[BEGIN Exercise material]

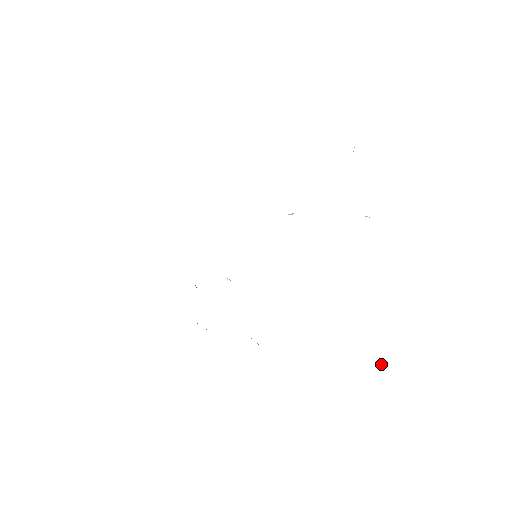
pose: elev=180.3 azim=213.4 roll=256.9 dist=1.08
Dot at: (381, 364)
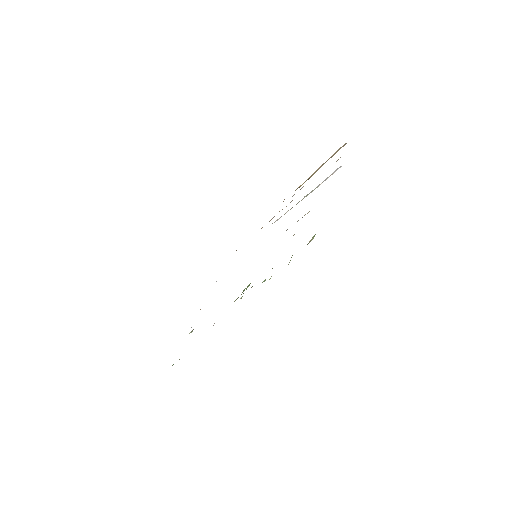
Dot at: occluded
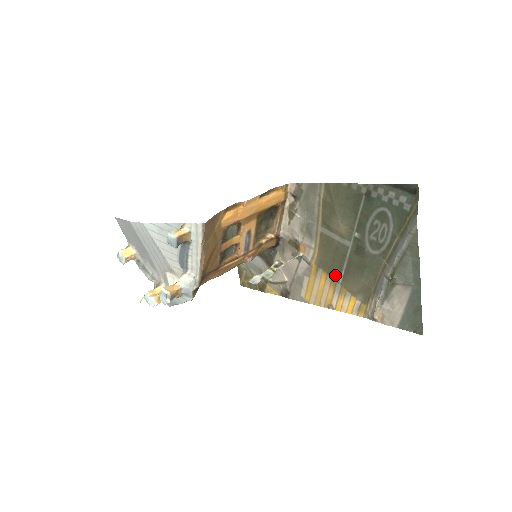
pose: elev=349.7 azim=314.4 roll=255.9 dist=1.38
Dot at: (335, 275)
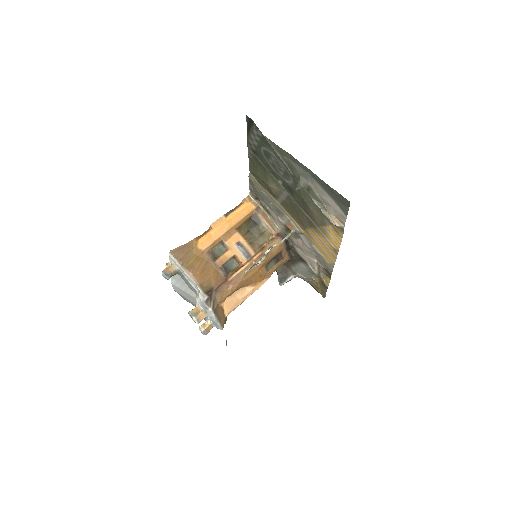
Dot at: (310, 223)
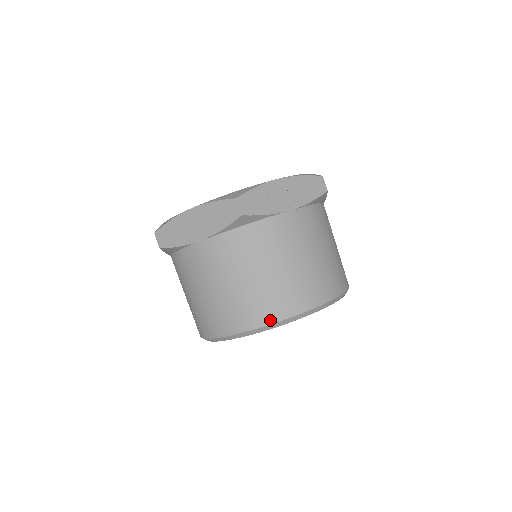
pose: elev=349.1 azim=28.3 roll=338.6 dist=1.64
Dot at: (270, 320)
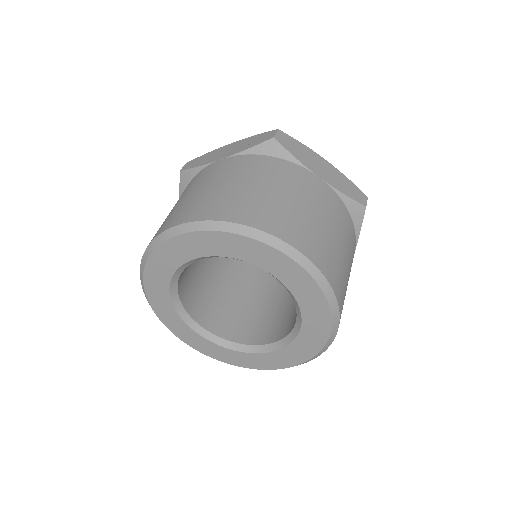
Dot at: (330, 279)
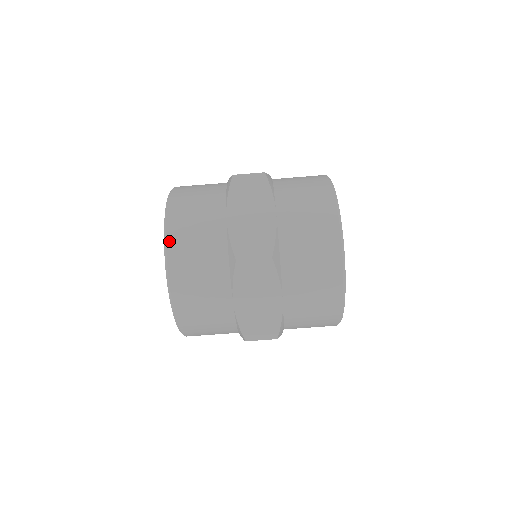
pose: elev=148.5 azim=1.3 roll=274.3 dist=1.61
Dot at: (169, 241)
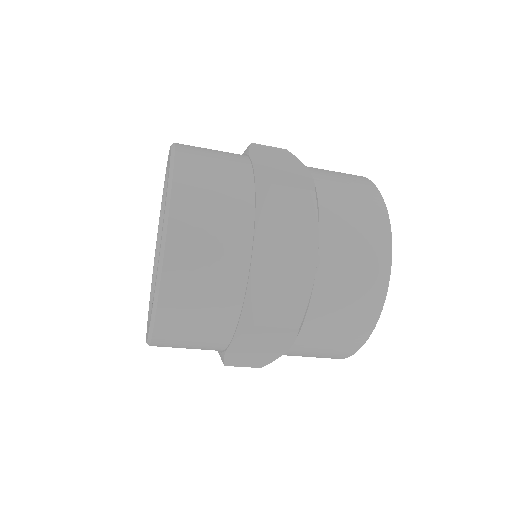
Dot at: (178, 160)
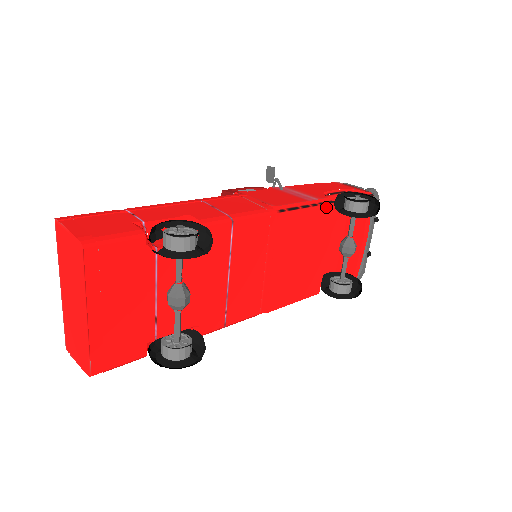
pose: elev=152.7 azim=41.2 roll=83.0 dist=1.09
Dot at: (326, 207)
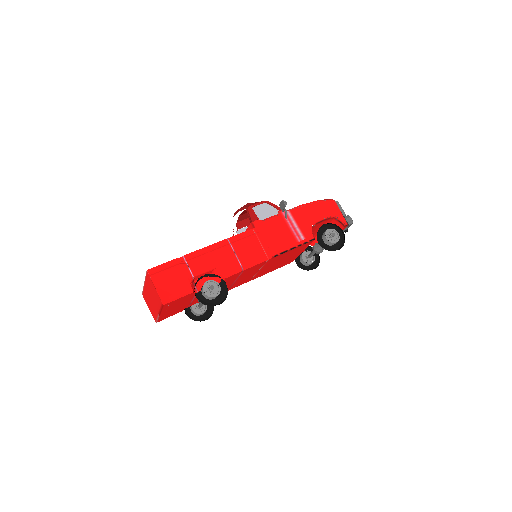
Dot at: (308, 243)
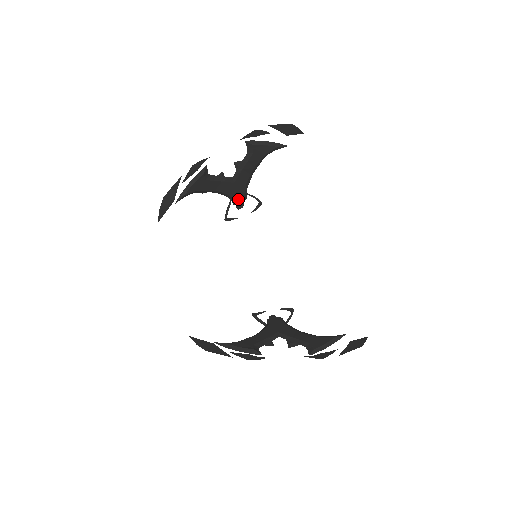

[END Exercise material]
[BEGIN Exercise material]

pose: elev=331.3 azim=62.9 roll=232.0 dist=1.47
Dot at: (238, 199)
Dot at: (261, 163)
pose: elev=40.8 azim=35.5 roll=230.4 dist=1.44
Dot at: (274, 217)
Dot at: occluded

[END Exercise material]
[BEGIN Exercise material]

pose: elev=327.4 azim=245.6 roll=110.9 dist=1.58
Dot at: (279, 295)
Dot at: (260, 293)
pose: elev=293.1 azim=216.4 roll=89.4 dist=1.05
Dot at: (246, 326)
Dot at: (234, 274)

[END Exercise material]

**Work required:** Reproduce word for word the lines of the records above, starting at the line containing "pose: elev=180.3 azim=213.4" and ending at the line containing "Dot at: (308, 243)", with both of those lines included. Leave the pictures out.

**Answer to this exercise:**
pose: elev=180.3 azim=213.4 roll=256.9 dist=1.08
Dot at: (381, 364)
Dot at: occluded
pose: elev=349.7 azim=314.4 roll=255.9 dist=1.38
Dot at: (335, 275)
Dot at: (310, 223)
pose: elev=349.1 azim=28.3 roll=338.6 dist=1.64
Dot at: (270, 320)
Dot at: (330, 279)
pose: elev=148.5 azim=1.3 roll=274.3 dist=1.61
Dot at: (169, 241)
Dot at: (178, 160)
pose: elev=152.7 azim=41.2 roll=83.0 dist=1.09
Dot at: (326, 207)
Dot at: (308, 243)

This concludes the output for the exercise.